Monday, November 5, 2007

Monday doesn't have much to recommend it

Today is Monday, one of the days when I promised myself I would write on my blog. Because every single thought that roams through my brain is so interesting, it must be set down in words. I'm just that special.

Monday does not make me feel particularly special, however. Today has just been a day, a wearing-out kind of day; the kind of day when you get out of bed, put your feet on the floor and then re-think this whole concept of productivity, good citizenship and virtue and think, "Nah. I'm going back to sleep."

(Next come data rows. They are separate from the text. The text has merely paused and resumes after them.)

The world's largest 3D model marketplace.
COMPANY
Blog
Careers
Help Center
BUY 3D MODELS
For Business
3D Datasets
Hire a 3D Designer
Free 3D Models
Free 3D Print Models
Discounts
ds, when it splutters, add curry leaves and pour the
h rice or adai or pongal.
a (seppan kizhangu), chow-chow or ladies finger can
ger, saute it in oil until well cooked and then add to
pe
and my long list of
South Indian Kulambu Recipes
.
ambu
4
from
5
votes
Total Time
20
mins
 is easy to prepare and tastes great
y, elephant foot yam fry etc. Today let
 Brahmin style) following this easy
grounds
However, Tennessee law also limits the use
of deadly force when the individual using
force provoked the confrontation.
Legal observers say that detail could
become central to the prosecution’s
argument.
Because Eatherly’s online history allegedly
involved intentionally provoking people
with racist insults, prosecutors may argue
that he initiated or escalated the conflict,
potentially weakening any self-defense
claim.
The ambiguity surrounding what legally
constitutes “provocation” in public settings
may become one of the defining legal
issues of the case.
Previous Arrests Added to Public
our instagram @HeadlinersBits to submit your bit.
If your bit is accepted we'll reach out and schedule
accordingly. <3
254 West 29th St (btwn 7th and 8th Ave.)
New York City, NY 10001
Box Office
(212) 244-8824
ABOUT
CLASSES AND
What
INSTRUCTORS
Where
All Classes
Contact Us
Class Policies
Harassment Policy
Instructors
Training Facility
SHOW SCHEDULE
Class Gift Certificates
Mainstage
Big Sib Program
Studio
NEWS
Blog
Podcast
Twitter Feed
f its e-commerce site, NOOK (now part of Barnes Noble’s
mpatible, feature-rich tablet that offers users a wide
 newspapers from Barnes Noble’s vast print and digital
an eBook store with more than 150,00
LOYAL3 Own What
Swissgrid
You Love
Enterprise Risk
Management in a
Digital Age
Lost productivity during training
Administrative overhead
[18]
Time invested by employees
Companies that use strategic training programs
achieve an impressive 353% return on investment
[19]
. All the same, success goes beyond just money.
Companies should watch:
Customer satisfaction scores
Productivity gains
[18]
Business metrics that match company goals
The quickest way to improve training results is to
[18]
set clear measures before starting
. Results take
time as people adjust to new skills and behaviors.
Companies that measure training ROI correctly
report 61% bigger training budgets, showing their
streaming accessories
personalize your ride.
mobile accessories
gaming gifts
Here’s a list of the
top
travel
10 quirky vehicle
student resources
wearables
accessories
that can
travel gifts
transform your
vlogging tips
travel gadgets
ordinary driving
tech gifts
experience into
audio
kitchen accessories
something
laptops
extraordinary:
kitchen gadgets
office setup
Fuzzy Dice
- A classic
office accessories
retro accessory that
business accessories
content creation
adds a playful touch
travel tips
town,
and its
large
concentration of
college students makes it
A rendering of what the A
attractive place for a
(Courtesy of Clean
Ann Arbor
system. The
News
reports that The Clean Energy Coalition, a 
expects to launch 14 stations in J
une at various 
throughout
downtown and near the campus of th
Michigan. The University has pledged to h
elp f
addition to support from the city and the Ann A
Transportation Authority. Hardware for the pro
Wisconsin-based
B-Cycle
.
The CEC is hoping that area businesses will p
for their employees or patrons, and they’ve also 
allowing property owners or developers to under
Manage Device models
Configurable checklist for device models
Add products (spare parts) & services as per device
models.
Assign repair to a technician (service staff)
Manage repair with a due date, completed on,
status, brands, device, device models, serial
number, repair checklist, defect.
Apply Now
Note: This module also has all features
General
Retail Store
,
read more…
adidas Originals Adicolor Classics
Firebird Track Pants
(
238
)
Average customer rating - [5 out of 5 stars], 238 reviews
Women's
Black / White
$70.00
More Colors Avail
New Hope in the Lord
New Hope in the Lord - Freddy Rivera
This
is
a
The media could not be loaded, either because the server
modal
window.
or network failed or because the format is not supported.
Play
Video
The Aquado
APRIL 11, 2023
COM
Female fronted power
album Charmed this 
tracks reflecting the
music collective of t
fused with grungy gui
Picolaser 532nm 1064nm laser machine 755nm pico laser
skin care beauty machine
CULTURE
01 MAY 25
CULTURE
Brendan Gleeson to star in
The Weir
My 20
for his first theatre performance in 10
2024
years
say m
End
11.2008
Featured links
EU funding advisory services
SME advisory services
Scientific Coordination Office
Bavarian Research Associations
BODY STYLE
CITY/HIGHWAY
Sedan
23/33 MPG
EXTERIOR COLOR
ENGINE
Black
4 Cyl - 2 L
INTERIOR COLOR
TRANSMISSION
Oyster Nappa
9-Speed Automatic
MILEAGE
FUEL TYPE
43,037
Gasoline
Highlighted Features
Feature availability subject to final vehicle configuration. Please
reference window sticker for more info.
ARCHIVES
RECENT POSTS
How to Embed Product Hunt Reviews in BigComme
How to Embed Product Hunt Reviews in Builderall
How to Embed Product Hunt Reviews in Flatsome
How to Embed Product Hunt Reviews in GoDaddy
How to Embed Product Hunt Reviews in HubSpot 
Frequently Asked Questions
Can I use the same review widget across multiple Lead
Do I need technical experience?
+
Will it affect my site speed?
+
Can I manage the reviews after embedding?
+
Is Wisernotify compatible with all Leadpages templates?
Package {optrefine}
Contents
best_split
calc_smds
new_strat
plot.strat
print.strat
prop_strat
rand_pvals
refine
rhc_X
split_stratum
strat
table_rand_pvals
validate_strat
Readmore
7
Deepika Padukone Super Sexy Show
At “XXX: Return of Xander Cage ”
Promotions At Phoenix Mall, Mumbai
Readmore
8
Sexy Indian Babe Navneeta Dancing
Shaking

We did go to the library today. Meelyn got a series of books that she has been longing to re-read. And we stayed long enough that I got an hours' work done at a quiet table while the girls used the computers that our friends, Bill and Melinda, donated to the library. That made Aisling happy, although she didn't need to check out any new books: she checked out the entire Great Brain series by humorist John Fitzgerald the last time we were there and has been delightedly plowing through them, shrieking with laughter and reading me paragraphs and entire pages that remind me not only of Tom's insane exploits, but also of doing the same thing to my mother, thirty-five years ago. I adored those books and read them a thousand times. It was so much fun giving The Great Brain at the Academy to Aisling one day when she had nothing to do but hanging around me like kudzu, whining and looking for trouble.

"Here," I said, taking the battered little paperback, a relic of my childhood, from the shelf. "Read this. It's one of the funniest books I ever read."

"It looks very dumb," said Aisling dubiously, offering unabashed disrespect to the sweet drawings of Maurice Sendak. She took it, looked at it again, and sighed. "I'd rather go get ice cream, if it's all the same to you."

"The ice cream place is closed for the season," I said, going back to my computer monitor, stubbornly refusing to look at her again. It just encourages her to keep pestering.

"Ohh," she said, crestfallen. Then, brightening, "How 'bout the Olive Garden, then?"

I also checked out a whole new pile of books on ancient Greece; they are sitting there on the table in the utility room we devote to library books, car keys, junk mail and the occasional potato, beckoning to me, begging to be read. I love history.

We went to return a movie at Blockbuster, and on our way passed the gym where the girls have had so many practices and matches this season, which ended on Friday with tears and cheers and hugs and promises to keep in touch until next June brings volleyball camp back around. It was very melancholy, passing the gym. Not melancholy enough to get the girls involved in one of those year-round leagues, you understand, but sad enough.

The rest of the afternoon passed in a haze of schoolwork, enlivened by the fact that Meelyn, who is always, always, tearfully and melodramatically convinced that she has done every single math problem completely wrong, discovered that she hadn't missed nearly as many as she thought. She went from a bowed-down girl speaking in a voice foggy with tears to a smiling, pert little rossie, cheerfully chirping like a spring robin.

"I didn't do so badly after all," she said with satisfaction, slamming the book. I studied her with a narrowed, sidelong glance, thinking of all the grief she's been putting me through, every Monday morning with every math lesson and debated making a cross remark, but held my tongue. At least she's doing better than she thought and not worse!

We did have a clash later on about the snail-like pace with which she is reading The Yearling, while capably breezing through thick and entertaining novels about princesses and knights and quests for glory with a rapidity that makes a cool breeze come off the pages. I won that go-round by firmly assigning chapters to be read; chapters that must be read before she can immerse herself in her Wayne Thomas Batson series.

We're getting ready to tuck into The Adventures of Tom Sawyer with our group of middle-schoolers from ARCHES, so at least I won't be on my own anymore.

She just stopped by my desk on the way to the kitchen and told me that she loved me. What a sweetheart. She also reminded me that I have to write about the conclusion of the volleyball season for the primary reason that she played brilliantly -- brilliantly!! -- in the last several matches and feels the need for public recognition of her skills. Hee! Who better than a mom to toot a girl's horn?

1 comment:

Kayte said...

Yes, let's get tooting that horn! LOL! Happy that the vb season is OVER so that you are back to writing and socializing. You are back to writing and socializing, aren't you? We no longer have to come to the gyms in Ft. Wayne and Bluffton to track you down, right? Right????? Just kidding around...it is all worth it!